# SCL und If-Anweisung



## steven001 (17 November 2008)

Hallo,

wir sind z.Z. (vergeblich) dabei eine Variable (bzw zu Testzwecken einen Ausgang) in Abhängigkeit eines Datenbankeintrages zu setzen.

Also wir scannen einen EAN13 Barcode mit einem Scanner ein und schreiben die ASCII-Zeichen in eine Datenbank.

Jetzt soll, wenn die ersten beiden Stellen 00, 10, 11, 20 oder 21 sind, Varablen (Mehrweg, Einweg, ...) auf TRUE gesetzt werden. Also wollten wir eine IF-Anweisung nutzen.


```
FUNCTION_BLOCK FB20

BEGIN

IF DB100.DBD2 = ´10´ then
Mehrweg := True
END_IF

END_FUNCTION_BLOCK
```
Es geht auch zu übersetzen - und im OB1 rufen wir ihn mit CALL FB20, DB20 auch auf...

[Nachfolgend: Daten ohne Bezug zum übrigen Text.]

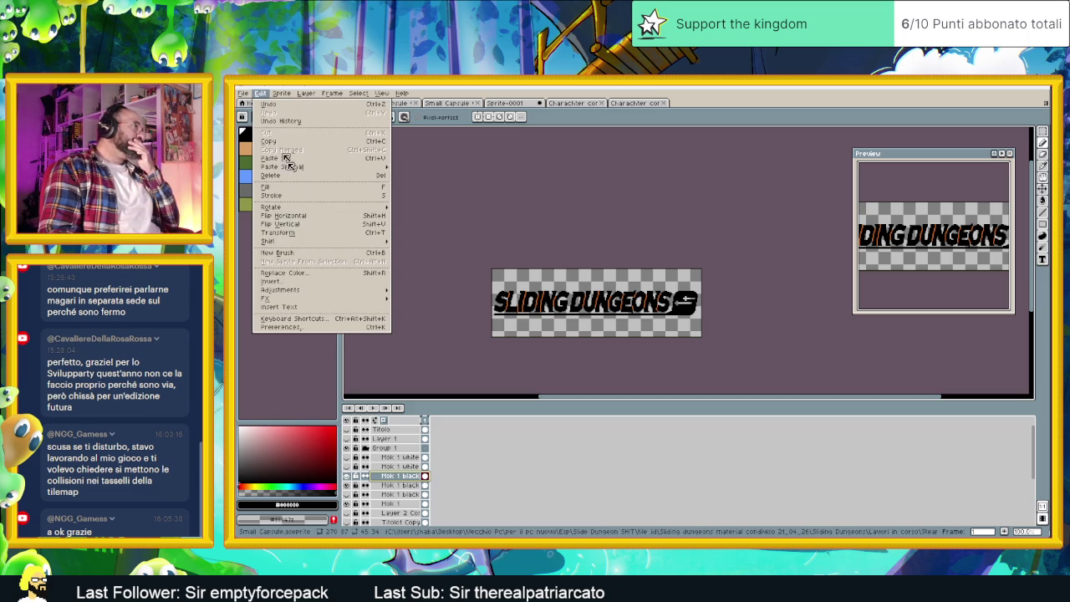
{"action": "mouse_move", "coordinate": [317, 298]}
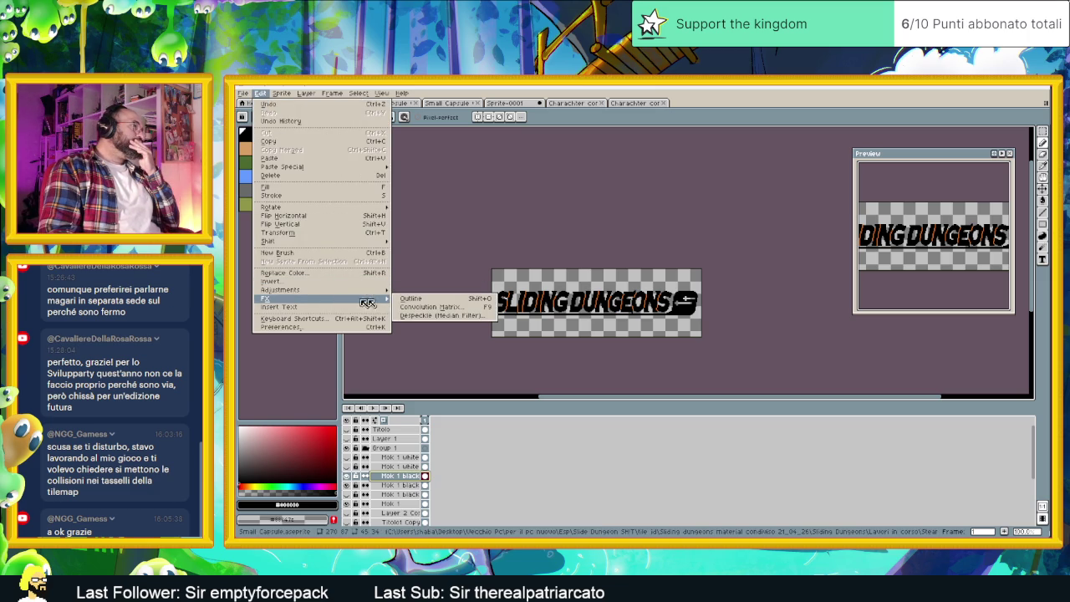
{"action": "left_click", "coordinate": [411, 299]}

Nur die Variable wird nicht true? Wo liegt denn da unserer Fehler?

mfg
Steven


----------



## HeizDuese (17 November 2008)

Vielleicht liegt es bereits daran, dass ein Datendoppelwort gelesen wird, und ein Vergleich auf einen 2-Byte String = 1 Wort statt findet.

Setz doch mal einen Haltepunkt (Achtung, dabei geht die CPU in Stopp). Bei Ausführung eines Einzelschrittes werden die Variableninhalte dargestellt.

Geht aber auch einfacher und ohne CPU-STOPP: Zielsystem->Variablen bedienen- und beobachten (oder so), DB100.DBD2  und mal DBD100.DBW2 eintragen, Typ jeweils "Zeichen" - damit kann man sich den Inhalt nach dem Scannen ansehen!


----------



## zotos (17 November 2008)

Und den Code "frisst" der Compiler? Ich bin gerade zu faul zum Testen aber das sieht so aus als wolltest Du ein Doppelwort mit einer Stringkonstante vergleichen.

Auch wenn das Doppelwort an sich reicht um diese Information aufzunehmen:
 1 Byte Gesamtlänge + 1 Byte aktuelle Länge + 1 Byte fürs erste Zeichen + 1 Byte fürs zweite Zeichen.

Vielleicht hilft es auch in der S7 Welt wenn man den Stringcompare FC verwendet (EQ_STRNG).

PS: ich würde auf direkte Adressierungen verzichten und das erst recht wenn es ums Strings geht. Also symbolische Adressierung ist da angesagt.


----------



## steven001 (17 November 2008)

Bin nicht zu 100% sicher ob wir an der Uni genau das geschrieben haben, aber ja es wir übersetzt.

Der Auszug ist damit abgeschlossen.